On le sait toute destination, tout lieu doit porter le rêve, l’entretenir (Cf. G. Bachelard, « La Poétique de l’Espace »). Sans le rêve, sans cette alchimie des sens, de l’imagination et du désir, les plus beaux paradis du monde comme les plus beaux spécimens de l’espèce humaine tombent dans l’univers inanimé d’éléments fossilisés, voués à la disparition.
L’île Maurice a su avec talent et courage (sans doute dans les temps préhistoriques pour nos jeunes générations) surmonter ses limites pour construire un « obscur objet de désir » dont Carrère (scénariste avec le réalisateur Bunuel) disait « Certaines fois […] c’est du désir dont nous sommes désireux, nous aimons être à un état de désir, un état qui nous élève au-dessus de la platitude coutumière de la vie…. »
Le Désir : cet ineffable effort de réduction d’une tension issue d’un sentiment de manque et en ce sens, comme le disait Platon dans Le Banquet, « on ne désire que ce dont on manque »… Mais au niveau individuel comme au niveau d’une société, nos désirs ont vite été saturés, d’une part, grâce à un envahissement de sollicitations, les unes plus alléchantes et matérialistes que les autres, d’opportunités faciles, consommables à la va-vite, d’autre part, en compensation de nos lâchetés, de nos peurs d’être rejetés, abandonnés. Nous achetons l’amour. On prend, on réclame, on laisse et délaisse. L’image trop vite devenue réalité à la portée de tous s’est banalisée. L’objet est devenu substituable ; il n’est plus déterminé dans sa singularité. Il a perdu sa dimension symbolique nécessaire qui, sans frontière, se nourrit de vide et de manque. L’île Maurice comme n’importe quel objet de désir n’a pas su élargir le rêve et du désir de beau, d’élévation de l’esprit, fait dans le sordide.

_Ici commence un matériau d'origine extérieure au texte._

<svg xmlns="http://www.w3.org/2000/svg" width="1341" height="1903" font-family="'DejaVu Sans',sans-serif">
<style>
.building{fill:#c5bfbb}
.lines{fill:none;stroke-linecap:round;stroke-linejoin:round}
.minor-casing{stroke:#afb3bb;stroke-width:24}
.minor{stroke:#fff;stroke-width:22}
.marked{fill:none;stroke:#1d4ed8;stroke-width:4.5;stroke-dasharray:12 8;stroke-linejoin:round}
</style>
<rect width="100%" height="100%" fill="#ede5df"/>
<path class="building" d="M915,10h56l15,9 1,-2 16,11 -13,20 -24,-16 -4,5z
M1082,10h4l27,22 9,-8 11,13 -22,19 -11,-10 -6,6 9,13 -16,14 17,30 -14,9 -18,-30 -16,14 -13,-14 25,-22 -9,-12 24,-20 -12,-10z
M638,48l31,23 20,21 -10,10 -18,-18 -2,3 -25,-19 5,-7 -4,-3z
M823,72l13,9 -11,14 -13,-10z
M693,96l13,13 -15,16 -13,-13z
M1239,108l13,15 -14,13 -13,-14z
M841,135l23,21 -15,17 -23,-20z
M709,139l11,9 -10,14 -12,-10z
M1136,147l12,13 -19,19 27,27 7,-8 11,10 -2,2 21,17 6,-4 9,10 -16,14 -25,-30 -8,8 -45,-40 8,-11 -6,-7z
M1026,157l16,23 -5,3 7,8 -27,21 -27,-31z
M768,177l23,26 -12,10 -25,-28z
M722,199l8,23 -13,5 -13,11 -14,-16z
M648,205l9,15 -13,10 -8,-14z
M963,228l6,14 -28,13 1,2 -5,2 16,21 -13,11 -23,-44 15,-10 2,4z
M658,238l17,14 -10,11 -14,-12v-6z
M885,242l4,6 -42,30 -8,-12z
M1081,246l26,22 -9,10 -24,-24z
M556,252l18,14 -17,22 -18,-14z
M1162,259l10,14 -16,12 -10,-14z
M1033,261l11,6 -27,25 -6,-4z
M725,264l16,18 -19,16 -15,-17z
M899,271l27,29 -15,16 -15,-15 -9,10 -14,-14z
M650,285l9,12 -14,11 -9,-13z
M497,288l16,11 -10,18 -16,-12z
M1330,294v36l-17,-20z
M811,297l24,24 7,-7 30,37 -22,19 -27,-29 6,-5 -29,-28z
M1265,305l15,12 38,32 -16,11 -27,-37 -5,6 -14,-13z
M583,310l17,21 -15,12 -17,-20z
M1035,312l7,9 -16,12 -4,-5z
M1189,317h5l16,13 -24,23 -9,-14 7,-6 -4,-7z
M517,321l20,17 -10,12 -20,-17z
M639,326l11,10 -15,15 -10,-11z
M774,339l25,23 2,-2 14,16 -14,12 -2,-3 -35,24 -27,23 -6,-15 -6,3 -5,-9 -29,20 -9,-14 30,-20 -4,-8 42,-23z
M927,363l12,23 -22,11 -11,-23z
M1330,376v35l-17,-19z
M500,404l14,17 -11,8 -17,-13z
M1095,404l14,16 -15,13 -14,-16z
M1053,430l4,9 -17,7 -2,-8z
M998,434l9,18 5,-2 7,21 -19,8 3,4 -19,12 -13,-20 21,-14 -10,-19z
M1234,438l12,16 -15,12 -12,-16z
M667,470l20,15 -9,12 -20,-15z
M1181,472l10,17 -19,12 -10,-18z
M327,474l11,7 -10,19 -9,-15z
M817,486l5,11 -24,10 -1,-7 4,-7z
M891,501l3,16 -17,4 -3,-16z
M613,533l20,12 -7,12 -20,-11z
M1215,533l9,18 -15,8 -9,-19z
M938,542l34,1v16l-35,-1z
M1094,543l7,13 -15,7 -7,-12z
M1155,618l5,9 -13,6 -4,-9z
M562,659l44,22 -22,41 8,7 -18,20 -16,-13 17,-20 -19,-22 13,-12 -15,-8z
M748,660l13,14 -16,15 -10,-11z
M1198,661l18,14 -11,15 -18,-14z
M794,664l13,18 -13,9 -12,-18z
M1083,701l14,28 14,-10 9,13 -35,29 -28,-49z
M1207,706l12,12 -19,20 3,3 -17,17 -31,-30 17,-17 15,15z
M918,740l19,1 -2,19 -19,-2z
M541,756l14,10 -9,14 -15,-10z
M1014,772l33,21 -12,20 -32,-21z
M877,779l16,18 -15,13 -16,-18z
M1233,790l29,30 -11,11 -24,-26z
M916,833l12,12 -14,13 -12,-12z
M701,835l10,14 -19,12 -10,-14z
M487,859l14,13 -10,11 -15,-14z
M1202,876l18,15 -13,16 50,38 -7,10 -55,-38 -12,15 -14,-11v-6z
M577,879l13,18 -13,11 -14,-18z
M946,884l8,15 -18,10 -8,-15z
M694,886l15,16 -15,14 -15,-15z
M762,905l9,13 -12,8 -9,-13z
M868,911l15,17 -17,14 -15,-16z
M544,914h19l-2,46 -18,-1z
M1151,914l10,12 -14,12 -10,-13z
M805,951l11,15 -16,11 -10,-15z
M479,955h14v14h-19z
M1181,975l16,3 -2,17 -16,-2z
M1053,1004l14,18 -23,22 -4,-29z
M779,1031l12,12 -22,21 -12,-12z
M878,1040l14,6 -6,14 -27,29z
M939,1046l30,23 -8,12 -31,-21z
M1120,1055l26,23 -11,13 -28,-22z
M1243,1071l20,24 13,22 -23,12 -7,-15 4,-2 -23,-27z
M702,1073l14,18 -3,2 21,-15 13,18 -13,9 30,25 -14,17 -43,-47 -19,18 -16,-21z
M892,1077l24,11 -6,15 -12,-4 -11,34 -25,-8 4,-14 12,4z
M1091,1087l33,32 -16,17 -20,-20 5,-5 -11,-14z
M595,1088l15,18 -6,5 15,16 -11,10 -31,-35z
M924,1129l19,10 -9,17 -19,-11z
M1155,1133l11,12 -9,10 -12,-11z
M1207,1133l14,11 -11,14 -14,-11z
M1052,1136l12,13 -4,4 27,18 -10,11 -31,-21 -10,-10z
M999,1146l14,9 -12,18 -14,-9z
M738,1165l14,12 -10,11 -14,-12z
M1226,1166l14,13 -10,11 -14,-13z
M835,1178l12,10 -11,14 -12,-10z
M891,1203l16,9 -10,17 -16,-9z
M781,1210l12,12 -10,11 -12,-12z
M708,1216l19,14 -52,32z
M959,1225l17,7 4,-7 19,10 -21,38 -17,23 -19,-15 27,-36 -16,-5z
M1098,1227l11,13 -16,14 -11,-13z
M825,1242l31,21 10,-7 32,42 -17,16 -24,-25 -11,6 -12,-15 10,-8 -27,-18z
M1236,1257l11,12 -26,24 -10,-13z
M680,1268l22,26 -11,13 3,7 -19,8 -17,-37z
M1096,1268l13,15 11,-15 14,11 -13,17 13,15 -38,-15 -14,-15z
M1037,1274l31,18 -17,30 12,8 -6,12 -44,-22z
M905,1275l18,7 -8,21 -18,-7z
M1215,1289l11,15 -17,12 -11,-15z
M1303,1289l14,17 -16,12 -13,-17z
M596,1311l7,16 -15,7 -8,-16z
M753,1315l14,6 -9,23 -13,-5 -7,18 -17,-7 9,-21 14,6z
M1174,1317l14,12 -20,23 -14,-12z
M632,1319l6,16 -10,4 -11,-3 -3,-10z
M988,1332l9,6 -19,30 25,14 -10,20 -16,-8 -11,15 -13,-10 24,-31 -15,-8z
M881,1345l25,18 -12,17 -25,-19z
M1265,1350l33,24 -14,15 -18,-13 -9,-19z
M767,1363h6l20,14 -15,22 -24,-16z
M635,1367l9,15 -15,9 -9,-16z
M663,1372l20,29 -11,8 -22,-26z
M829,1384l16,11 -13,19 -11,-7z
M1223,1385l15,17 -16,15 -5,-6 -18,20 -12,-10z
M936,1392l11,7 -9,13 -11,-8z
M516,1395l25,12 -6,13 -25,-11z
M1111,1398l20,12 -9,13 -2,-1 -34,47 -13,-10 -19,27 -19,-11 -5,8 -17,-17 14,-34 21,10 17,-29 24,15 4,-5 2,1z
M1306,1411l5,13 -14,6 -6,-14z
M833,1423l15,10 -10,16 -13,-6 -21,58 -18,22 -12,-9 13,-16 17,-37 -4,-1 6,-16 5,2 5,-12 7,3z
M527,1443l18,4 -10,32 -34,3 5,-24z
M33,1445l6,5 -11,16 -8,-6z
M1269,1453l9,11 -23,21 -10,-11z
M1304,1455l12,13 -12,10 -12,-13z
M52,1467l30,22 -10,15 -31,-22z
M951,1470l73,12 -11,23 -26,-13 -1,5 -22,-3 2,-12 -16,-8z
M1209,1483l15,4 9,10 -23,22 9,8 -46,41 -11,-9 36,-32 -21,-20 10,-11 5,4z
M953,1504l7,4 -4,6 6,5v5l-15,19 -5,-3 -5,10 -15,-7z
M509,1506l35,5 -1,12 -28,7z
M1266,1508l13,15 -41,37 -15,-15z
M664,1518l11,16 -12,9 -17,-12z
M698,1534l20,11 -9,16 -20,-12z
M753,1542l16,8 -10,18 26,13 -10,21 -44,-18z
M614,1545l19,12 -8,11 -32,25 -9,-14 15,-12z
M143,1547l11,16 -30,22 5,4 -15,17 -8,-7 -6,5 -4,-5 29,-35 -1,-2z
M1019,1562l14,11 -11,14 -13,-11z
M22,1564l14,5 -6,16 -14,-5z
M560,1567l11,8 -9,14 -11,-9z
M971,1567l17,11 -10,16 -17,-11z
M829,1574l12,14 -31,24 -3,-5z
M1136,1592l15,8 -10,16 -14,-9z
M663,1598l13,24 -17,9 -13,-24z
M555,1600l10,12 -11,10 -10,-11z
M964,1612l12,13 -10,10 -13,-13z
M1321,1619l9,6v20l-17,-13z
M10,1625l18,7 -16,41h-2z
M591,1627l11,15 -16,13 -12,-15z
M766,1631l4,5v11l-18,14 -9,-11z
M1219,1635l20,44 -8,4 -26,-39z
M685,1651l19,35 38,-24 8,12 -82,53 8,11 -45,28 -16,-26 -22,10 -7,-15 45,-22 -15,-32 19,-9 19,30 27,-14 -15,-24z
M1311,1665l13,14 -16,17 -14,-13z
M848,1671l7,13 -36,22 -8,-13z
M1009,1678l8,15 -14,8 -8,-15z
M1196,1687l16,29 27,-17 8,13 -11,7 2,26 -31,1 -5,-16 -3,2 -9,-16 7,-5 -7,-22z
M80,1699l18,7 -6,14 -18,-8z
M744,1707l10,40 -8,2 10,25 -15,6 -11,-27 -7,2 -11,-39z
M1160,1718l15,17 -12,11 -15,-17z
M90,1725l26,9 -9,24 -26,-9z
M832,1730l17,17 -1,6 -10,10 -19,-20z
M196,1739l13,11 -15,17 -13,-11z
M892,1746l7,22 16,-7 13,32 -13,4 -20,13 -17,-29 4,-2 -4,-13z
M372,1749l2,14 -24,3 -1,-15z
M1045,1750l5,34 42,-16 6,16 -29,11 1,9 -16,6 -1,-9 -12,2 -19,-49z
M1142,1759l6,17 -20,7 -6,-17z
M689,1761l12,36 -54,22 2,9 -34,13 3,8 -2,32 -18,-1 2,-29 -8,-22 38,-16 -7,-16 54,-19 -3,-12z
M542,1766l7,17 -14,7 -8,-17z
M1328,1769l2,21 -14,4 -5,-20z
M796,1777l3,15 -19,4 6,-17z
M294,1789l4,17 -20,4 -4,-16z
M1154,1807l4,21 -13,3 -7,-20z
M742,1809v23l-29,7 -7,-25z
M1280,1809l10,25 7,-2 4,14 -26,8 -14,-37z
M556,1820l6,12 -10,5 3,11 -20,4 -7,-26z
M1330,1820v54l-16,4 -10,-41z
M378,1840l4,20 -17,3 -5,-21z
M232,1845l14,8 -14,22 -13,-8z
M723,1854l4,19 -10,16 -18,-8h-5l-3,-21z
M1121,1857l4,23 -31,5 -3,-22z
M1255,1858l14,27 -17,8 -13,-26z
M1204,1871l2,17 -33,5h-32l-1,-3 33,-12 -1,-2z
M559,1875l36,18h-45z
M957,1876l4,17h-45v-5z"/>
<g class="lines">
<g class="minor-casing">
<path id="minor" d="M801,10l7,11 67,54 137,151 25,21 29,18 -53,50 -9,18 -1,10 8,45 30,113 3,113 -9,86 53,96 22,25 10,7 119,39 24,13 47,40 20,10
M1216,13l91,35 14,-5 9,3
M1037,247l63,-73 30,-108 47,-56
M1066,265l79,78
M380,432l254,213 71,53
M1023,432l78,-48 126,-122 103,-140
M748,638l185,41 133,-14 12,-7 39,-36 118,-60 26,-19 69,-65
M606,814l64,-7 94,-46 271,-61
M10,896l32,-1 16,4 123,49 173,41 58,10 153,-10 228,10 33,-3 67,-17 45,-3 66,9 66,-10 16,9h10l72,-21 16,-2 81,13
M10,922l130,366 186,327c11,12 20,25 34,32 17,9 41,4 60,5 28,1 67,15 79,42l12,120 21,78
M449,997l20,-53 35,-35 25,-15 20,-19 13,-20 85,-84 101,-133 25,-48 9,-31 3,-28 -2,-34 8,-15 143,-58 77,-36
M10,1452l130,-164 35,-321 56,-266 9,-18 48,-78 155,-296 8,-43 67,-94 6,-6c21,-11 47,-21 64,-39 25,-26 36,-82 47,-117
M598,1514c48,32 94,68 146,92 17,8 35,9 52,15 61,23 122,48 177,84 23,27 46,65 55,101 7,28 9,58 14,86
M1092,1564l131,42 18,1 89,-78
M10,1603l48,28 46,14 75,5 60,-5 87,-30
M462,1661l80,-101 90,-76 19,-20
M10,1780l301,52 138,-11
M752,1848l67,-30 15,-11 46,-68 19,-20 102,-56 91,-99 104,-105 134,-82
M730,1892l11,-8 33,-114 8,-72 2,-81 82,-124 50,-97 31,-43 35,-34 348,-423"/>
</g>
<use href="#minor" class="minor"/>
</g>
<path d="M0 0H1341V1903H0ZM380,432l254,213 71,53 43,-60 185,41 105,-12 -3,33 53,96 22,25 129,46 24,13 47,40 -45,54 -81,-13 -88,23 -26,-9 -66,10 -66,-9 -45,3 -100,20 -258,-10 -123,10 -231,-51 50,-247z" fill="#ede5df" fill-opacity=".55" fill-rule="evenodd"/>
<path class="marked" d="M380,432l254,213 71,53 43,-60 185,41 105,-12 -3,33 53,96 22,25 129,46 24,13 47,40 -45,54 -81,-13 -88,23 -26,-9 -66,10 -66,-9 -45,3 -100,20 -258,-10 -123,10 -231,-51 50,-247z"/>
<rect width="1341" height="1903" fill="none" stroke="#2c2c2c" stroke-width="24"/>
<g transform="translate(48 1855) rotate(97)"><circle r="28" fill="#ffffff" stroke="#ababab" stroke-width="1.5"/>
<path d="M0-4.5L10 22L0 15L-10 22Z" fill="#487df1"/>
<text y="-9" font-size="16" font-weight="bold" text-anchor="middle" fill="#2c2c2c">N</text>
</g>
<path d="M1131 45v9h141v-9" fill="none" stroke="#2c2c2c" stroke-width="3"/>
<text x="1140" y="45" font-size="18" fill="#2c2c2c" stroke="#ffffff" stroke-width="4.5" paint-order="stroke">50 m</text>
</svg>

Nous sommes tournés vers nous-mêmes, médiocres et pauvres d’intelligence réelle. Nous cultivons le désir mimétique (René Girard) à l’exemple d’enfants qui se disputent des jouets semblables, toujours en situation d’imitation d’un autre désir, toujours dans la convergence de désirs de paraître et de faire valoir ce qui n’est pas.
Images d’enfants et de personnes âgées violés, subissant les atrocités de la part d’adultes cédant à la violence de leurs pulsions, sans éducation du désir et du manque… tant d’images de la misère économique, sexuelle que relaient les médias.
Aimer à loisir,
Aimer et mourir
Au pays qui te ressemble !
« Malheur à celui qui n’a plus rien à désirer »disait Rousseau (Julie ou la Nouvelle Héloïse).
Malheur au pays qui n’a plus de rêves à offrir.